Content starts

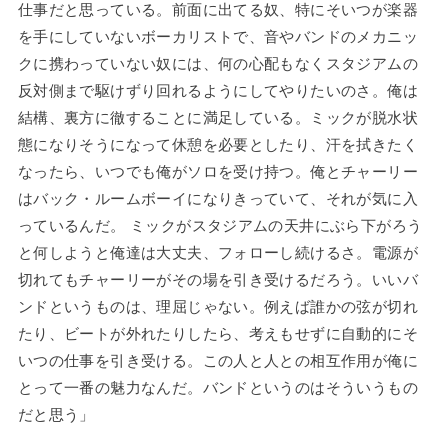
仕事だと思っている。前面に出てる奴、特にそいつが楽器
を手にしていないボーカリストで、音やバンドのメカニッ
クに携わっていない奴には、何の心配もなくスタジアムの
反対側まで駆けずり回れるようにしてやりたいのさ。俺は
結構、裏方に徹することに満足している。ミックが脱水状
態になりそうになって休憩を必要としたり、汗を拭きたく
なったら、いつでも俺がソロを受け持つ。俺とチャーリー
はバック・ルームボーイになりきっていて、それが気に入
っているんだ。 ミックがスタジアムの天井にぶら下がろう
と何しようと俺達は大丈夫、フォローし続けるさ。電源が
切れてもチャーリーがその場を引き受けるだろう。いいバ
ンドというものは、理屈じゃない。例えば誰かの弦が切れ
たり、ビートが外れたりしたら、考えもせずに自動的にそ
いつの仕事を引き受ける。この人と人との相互作用が俺に
とって一番の魅力なんだ。バンドというのはそういうもの
だと思う」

Content ends

# Goal of the exercise
Copy out exactly, and only, the lines from the one that contains "結構、裏方に徹することに満足している。ミックが脱水状" through the last line of the material above.

# Response
結構、裏方に徹することに満足している。ミックが脱水状
態になりそうになって休憩を必要としたり、汗を拭きたく
なったら、いつでも俺がソロを受け持つ。俺とチャーリー
はバック・ルームボーイになりきっていて、それが気に入
っているんだ。 ミックがスタジアムの天井にぶら下がろう
と何しようと俺達は大丈夫、フォローし続けるさ。電源が
切れてもチャーリーがその場を引き受けるだろう。いいバ
ンドというものは、理屈じゃない。例えば誰かの弦が切れ
たり、ビートが外れたりしたら、考えもせずに自動的にそ
いつの仕事を引き受ける。この人と人との相互作用が俺に
とって一番の魅力なんだ。バンドというのはそういうもの
だと思う」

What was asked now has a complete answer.